Borrowers who have fallen behind on their payments are increasingly relying on debt settlement to restructure their credit profiles
For Santosh L, it all started innocuously enough. The 40-year-old techie took his first set of loans to buy a television, a fridge and an air conditioner. The monthly payments were affordable and as a salaried employee with an MNC he was baited with new loan offers every day.
The loan offers came with varied names—from 0 percent EMI and personal loans, to buy-now-pay-later and overdraft facilities. But, in effect, they were all shoving credit at India’s middle-class borrowers, who are among the most unleveraged cohort in the world.

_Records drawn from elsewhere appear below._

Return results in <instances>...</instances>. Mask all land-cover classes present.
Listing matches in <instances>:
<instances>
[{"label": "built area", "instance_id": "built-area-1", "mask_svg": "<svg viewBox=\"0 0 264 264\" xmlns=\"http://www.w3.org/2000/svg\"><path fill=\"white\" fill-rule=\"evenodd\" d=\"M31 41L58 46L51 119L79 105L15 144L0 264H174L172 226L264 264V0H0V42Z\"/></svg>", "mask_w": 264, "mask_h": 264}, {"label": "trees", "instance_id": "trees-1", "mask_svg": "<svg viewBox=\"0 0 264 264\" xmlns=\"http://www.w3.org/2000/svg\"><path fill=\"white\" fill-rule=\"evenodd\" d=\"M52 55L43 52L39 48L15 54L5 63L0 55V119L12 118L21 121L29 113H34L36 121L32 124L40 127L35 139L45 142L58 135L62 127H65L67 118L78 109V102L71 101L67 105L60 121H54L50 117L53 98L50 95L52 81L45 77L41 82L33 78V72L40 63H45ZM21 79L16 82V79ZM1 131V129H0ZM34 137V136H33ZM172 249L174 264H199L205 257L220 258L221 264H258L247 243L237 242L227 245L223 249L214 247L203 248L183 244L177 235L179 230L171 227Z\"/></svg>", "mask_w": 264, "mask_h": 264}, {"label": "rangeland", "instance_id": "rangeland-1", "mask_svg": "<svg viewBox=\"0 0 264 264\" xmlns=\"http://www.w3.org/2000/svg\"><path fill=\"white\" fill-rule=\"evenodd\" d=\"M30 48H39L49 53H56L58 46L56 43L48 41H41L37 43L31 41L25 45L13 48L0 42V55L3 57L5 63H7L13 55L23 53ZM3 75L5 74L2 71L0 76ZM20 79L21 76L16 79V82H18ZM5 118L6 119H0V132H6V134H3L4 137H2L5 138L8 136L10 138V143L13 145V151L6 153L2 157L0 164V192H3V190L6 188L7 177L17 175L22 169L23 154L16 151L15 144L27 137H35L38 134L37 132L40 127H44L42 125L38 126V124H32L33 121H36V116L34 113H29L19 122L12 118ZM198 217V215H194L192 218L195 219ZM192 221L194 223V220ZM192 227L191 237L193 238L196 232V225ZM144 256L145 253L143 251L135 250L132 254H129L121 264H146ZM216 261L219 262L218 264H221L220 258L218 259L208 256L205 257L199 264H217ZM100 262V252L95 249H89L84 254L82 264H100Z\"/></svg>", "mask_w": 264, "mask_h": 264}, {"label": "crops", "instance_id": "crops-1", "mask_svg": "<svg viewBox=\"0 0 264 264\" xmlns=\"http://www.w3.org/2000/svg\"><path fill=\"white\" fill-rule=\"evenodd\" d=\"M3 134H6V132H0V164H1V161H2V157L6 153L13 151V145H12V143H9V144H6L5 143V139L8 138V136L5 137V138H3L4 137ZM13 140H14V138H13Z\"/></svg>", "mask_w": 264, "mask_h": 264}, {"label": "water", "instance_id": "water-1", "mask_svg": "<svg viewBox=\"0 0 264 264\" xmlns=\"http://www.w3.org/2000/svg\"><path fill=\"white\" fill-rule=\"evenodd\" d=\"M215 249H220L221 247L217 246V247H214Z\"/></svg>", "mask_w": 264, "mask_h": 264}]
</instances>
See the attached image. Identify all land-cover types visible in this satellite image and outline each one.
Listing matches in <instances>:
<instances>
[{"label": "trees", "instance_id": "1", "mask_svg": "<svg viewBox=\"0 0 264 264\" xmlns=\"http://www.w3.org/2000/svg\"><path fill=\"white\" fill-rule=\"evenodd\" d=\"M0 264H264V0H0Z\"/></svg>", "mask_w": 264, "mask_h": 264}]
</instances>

According to data from the Reserve Bank of India (RBI), unsecured loans for consumption have shown rapid growth over the last decade. In the year ended February 2023, credit card outstanding rose 29 percent to Rs186,000 crore and consumer durable loans were up 39 percent to Rs37,000 crore, according to data from the central bank.
Contrast this with a 7 percent growth rate for loans to industry and it is not hard to see why banks, non-banks and fintechs have rushed to build their loan books on this cohort.
Santosh’s credit was good, and banks and fintechs were flush with funds to build their loan books; he could take his pick of loan offers. At last count Santosh, who now earns Rs30 lakh a year, had seven credit cards, four digital loans and one personal loan against his name.